# MATERIALS PROVIDED:

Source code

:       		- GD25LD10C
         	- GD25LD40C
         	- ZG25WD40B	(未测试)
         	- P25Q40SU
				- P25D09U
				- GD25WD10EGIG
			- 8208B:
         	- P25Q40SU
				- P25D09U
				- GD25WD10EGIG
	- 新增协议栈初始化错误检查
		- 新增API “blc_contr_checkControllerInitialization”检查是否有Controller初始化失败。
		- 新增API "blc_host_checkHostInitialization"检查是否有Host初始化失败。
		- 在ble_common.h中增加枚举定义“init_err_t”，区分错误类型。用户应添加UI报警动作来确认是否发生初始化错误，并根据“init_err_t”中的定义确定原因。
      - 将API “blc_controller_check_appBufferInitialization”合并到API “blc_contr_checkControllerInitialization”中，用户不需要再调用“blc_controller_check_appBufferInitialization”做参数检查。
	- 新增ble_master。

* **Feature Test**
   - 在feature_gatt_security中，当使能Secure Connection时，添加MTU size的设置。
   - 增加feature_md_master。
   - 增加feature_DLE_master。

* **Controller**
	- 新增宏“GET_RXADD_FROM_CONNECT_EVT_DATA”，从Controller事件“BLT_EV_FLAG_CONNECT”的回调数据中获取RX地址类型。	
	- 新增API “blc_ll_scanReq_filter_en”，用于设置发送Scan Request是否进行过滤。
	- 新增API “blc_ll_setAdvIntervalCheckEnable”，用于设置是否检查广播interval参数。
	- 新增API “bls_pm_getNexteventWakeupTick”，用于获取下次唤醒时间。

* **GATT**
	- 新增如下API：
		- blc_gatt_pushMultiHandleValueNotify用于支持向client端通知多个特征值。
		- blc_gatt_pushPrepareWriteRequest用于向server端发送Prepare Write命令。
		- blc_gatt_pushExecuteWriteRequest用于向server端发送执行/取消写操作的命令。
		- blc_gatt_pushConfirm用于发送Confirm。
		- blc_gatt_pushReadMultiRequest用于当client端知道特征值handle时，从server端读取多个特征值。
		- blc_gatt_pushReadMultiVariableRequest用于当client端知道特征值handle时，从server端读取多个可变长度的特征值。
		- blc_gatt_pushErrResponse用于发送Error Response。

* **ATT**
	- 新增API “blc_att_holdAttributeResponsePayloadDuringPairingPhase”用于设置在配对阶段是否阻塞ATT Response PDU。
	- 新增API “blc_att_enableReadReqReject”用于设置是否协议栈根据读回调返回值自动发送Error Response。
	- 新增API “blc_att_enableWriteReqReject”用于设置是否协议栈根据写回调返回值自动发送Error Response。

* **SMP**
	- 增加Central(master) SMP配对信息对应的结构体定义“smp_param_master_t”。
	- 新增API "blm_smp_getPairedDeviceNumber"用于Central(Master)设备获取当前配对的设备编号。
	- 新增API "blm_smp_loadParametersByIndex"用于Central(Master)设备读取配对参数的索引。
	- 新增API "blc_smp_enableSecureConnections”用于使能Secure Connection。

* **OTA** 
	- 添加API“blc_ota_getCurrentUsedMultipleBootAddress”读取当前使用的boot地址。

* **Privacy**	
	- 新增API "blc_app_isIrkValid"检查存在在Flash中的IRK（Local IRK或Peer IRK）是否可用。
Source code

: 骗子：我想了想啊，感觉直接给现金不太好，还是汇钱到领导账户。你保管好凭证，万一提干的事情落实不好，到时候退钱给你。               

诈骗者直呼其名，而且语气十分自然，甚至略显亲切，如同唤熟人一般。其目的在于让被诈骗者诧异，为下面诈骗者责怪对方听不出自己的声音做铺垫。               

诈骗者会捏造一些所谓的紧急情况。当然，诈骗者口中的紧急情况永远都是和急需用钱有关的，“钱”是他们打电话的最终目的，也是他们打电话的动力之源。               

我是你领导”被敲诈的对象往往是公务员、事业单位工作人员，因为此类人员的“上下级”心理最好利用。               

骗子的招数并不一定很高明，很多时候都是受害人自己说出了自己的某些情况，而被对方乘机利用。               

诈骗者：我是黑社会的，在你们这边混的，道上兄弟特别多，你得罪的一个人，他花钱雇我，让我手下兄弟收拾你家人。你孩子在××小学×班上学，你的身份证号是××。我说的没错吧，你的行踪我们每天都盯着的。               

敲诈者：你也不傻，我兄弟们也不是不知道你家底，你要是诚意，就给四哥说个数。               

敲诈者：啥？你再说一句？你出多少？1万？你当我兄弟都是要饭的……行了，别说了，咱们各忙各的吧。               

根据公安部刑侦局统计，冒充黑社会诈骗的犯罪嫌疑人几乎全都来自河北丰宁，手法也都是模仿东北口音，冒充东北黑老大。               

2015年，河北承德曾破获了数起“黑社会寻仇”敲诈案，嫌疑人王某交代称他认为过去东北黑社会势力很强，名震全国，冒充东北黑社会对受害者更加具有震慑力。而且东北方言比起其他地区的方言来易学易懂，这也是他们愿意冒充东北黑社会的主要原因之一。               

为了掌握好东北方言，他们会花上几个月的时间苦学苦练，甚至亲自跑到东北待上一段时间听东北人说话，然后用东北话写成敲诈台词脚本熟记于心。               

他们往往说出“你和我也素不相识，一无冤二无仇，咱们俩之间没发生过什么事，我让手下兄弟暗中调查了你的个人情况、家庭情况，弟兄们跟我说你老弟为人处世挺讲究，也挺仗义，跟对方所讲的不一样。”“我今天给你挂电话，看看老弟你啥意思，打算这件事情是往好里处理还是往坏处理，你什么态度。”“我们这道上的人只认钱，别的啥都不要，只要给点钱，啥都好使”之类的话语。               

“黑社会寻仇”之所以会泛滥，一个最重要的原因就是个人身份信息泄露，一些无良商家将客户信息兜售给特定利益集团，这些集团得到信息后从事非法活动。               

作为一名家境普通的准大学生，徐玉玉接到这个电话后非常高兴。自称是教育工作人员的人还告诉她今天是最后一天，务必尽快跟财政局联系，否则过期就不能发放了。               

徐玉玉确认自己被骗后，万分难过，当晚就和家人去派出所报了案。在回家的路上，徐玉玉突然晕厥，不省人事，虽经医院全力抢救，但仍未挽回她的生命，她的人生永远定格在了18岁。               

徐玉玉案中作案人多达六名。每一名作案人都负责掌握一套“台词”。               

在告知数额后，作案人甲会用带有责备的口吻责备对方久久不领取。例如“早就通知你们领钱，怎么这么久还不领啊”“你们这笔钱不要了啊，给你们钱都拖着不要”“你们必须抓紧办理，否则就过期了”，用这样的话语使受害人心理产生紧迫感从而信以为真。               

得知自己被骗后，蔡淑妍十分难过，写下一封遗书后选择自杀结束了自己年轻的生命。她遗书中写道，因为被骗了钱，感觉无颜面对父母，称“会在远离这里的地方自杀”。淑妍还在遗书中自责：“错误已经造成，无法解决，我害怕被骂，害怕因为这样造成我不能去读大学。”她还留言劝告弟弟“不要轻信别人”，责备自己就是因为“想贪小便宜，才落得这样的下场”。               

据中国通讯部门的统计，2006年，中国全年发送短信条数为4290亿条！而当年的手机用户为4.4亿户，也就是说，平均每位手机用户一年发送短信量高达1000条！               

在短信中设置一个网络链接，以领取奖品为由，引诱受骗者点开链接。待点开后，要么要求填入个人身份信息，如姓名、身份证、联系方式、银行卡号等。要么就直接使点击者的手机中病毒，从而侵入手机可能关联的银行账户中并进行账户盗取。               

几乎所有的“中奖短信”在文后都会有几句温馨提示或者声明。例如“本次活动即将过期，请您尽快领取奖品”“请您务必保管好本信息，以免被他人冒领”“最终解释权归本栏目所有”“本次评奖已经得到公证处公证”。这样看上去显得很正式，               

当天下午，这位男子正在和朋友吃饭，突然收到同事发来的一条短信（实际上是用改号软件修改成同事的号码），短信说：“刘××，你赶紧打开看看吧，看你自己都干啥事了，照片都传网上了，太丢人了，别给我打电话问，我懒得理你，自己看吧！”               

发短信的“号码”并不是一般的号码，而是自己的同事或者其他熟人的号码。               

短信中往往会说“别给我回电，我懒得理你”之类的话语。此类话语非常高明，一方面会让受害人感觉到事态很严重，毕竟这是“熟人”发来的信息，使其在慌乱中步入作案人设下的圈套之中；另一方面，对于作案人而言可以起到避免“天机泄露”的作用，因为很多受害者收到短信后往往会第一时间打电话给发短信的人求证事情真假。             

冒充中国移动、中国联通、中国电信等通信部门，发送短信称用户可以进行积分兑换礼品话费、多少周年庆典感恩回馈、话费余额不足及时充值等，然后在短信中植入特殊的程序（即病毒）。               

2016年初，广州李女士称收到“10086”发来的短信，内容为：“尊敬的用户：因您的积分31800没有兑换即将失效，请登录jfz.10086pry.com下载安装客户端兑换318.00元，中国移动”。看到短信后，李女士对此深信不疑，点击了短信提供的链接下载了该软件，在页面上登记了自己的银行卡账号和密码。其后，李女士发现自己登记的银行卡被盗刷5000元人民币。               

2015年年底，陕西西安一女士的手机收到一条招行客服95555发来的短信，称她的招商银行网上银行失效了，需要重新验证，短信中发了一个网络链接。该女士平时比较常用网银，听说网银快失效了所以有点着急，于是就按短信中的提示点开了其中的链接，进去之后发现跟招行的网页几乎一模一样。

# EXERCISE DIRECTIONS:
An exact copy of the lines above, from the one containing "徐玉玉确认自己被骗后，万分难" through the one containing "据中国通讯部门的统计，200", is the whole of the answer.

# ANSWER SPACE:
徐玉玉确认自己被骗后，万分难过，当晚就和家人去派出所报了案。在回家的路上，徐玉玉突然晕厥，不省人事，虽经医院全力抢救，但仍未挽回她的生命，她的人生永远定格在了18岁。               

徐玉玉案中作案人多达六名。每一名作案人都负责掌握一套“台词”。               

在告知数额后，作案人甲会用带有责备的口吻责备对方久久不领取。例如“早就通知你们领钱，怎么这么久还不领啊”“你们这笔钱不要了啊，给你们钱都拖着不要”“你们必须抓紧办理，否则就过期了”，用这样的话语使受害人心理产生紧迫感从而信以为真。               

得知自己被骗后，蔡淑妍十分难过，写下一封遗书后选择自杀结束了自己年轻的生命。她遗书中写道，因为被骗了钱，感觉无颜面对父母，称“会在远离这里的地方自杀”。淑妍还在遗书中自责：“错误已经造成，无法解决，我害怕被骂，害怕因为这样造成我不能去读大学。”她还留言劝告弟弟“不要轻信别人”，责备自己就是因为“想贪小便宜，才落得这样的下场”。               

据中国通讯部门的统计，2006年，中国全年发送短信条数为4290亿条！而当年的手机用户为4.4亿户，也就是说，平均每位手机用户一年发送短信量高达1000条！               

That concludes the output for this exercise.